> _Instruction_
Your answer must consist of every line from the data below that includes the word "Materials".

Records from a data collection
==================================================
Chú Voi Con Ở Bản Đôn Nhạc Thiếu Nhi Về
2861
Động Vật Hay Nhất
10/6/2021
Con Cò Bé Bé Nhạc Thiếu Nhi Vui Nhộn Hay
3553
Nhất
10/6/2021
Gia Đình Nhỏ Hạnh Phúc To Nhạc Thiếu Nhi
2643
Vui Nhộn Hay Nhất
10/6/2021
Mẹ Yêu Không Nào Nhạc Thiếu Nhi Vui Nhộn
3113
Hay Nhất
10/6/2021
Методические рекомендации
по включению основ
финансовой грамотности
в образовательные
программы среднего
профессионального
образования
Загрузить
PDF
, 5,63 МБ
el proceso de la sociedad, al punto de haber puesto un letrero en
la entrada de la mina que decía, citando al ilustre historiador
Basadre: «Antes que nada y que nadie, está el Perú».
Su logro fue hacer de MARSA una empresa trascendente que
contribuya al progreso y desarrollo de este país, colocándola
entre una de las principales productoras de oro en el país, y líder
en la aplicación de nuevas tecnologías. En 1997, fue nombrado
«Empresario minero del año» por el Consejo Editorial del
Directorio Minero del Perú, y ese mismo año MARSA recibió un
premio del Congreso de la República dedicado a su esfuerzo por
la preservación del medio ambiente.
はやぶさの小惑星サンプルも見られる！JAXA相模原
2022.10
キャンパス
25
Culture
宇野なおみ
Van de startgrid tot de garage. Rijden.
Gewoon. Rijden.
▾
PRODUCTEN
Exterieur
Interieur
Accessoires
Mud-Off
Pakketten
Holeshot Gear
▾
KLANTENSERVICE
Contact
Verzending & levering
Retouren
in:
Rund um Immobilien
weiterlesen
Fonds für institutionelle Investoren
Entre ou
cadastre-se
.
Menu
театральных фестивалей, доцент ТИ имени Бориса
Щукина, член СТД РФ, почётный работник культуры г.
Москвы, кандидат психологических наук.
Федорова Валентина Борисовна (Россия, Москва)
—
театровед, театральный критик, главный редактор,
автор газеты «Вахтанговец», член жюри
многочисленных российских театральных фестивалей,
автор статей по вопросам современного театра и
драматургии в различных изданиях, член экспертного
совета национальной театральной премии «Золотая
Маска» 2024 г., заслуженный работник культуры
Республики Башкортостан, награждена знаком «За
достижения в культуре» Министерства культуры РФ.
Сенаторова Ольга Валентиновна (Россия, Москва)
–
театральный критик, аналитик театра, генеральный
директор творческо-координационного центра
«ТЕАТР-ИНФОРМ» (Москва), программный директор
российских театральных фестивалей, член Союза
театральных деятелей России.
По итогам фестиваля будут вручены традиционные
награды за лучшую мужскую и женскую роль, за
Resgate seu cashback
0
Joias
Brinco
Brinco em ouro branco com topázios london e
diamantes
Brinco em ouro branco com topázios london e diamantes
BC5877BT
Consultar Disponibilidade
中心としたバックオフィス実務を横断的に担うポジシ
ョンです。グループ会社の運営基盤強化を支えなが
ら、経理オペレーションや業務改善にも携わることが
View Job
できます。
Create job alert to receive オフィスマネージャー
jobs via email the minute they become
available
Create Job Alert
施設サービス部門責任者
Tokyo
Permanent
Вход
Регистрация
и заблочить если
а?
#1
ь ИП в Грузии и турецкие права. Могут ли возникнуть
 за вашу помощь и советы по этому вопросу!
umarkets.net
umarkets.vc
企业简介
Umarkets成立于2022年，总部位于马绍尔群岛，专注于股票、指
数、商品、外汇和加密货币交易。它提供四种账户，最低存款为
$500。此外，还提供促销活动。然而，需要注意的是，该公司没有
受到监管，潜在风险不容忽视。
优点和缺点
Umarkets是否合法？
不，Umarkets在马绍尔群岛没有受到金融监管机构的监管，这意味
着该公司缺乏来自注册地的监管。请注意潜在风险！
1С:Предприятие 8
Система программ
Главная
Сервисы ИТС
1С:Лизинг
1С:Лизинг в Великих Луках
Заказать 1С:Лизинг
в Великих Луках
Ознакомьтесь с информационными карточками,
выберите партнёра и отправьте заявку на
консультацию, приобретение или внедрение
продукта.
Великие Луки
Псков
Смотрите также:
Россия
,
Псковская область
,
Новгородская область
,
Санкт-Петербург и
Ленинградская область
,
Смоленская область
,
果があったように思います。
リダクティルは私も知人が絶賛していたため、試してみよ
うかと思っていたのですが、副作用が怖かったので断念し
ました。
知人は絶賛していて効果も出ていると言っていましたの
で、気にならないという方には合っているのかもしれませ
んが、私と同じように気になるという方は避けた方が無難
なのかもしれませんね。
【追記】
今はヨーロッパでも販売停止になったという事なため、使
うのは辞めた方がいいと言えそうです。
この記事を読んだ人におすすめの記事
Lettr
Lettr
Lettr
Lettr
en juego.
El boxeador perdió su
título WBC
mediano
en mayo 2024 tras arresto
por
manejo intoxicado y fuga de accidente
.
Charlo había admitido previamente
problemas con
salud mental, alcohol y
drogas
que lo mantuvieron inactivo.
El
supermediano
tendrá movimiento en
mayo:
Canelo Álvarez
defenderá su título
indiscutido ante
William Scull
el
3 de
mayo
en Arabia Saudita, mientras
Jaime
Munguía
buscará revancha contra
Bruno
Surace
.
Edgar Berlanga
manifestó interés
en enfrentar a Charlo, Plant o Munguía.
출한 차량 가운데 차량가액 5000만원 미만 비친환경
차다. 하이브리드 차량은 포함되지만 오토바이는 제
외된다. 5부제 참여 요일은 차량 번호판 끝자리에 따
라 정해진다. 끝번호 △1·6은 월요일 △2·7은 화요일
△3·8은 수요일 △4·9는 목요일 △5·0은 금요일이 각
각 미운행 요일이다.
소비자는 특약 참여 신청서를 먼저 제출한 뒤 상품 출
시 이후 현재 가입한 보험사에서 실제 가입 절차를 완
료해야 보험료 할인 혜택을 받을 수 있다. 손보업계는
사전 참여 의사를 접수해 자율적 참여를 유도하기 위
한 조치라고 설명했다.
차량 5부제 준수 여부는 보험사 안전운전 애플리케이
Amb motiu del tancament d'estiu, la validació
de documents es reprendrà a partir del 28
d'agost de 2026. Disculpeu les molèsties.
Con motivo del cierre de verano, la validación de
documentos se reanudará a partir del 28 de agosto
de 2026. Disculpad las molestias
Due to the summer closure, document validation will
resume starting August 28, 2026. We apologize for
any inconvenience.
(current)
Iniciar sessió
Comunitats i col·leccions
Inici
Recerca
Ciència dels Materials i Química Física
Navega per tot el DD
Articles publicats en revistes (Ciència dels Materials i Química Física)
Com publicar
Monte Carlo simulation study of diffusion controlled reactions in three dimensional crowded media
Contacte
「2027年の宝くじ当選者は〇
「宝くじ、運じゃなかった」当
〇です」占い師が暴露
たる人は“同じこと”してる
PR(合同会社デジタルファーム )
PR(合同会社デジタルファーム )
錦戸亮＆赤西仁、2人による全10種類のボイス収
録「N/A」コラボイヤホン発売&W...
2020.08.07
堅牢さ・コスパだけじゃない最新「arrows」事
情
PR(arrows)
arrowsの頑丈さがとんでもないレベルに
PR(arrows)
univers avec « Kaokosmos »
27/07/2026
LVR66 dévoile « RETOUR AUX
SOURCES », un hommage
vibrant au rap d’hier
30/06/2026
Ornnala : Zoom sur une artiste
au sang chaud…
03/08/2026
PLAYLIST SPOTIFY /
==================================================
> _Solution to the problem_
Ciència dels Materials i Química Física
Articles publicats en revistes (Ciència dels Materials i Química Física)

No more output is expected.